**Reading passage:**
=====

17 KiB

Design Principles of Java SDK V2

This document provides an architectural overview of DataHub Java SDK V2, exploring the engineering principles and design patterns that enable its type-safe, efficient metadata management capabilities.

Architectural Philosophy

SDK V2 is built on a foundation of pragmatic reuse, intelligent caching, and layered abstractions. Rather than reinventing infrastructure, it composes proven components into a coherent, intuitive API while introducing new patterns for efficient metadata operations.

Core Tenets

  1. Leverage Existing Infrastructure - Build atop battle-tested components
  2. Type Safety as a First-Class Concern - Exploit Java's type system for compile-time correctness
  3. Separation of Concerns - Clear boundaries between entity, operations, and transport layers
  4. Efficiency Through Patches - Surgical updates over full replacements
  5. Intelligent Resource Management - Lazy loading, caching, and batching

Layer Architecture

SDK V2 employs a three-layer architecture with clear separation of responsibilities:

┌─────────────────────────────────────────────────────────────┐
│                    Entity Layer                              │
│  (Dataset, Chart, Dashboard - Business Logic)                │
│  - Fluent builders for entity construction                   │
│  - Patch accumulation and aspect management                  │
│  - Mode-aware behavior (SDK vs INGESTION)                    │
└──────────────────────┬──────────────────────────────────────┘
                       │
┌──────────────────────┴──────────────────────────────────────┐
│                 Operations Layer                             │
│  (EntityClient - CRUD Operations)                            │
│  - Entity lifecycle management                               │
│  - Patch vs full aspect emission logic                       │
│  - Lazy loading coordination                                 │
└──────────────────────┬──────────────────────────────────────┘
                       │
┌──────────────────────┴──────────────────────────────────────┐
│                  Transport Layer                             │
│  (RestEmitter, Patch Builders)                               │
│  - HTTP communication with DataHub                           │
│  - MCP serialization and emission                            │
│  - Patch builder integration                                 │
└─────────────────────────────────────────────────────────────┘

Design Patterns

1. Fluent Builder Pattern

Entity construction follows a fluent builder pattern that guides developers through required fields and provides IDE autocomplete support:

Dataset dataset = Dataset.builder()

=====

**Data excerpt:**
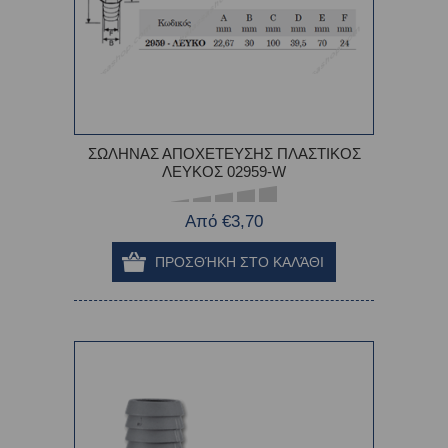
ΣΩΛΗΝΑΣ ΑΠΟΧΕΤΕΥΣΗΣ ΠΛΑΣΤΙΚΟΣ
ΛΕΥΚΟΣ 02959-W
Από €3,70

=====

Transcribe the part of the SDK V2 design document that begins at "Entity construction follows" and ends after "dataset = Dataset.builder()". Work from the SDK V2 design document only, not the data.

Entity construction follows a fluent builder pattern that guides developers through required fields and provides IDE autocomplete support:

Dataset dataset = Dataset.builder()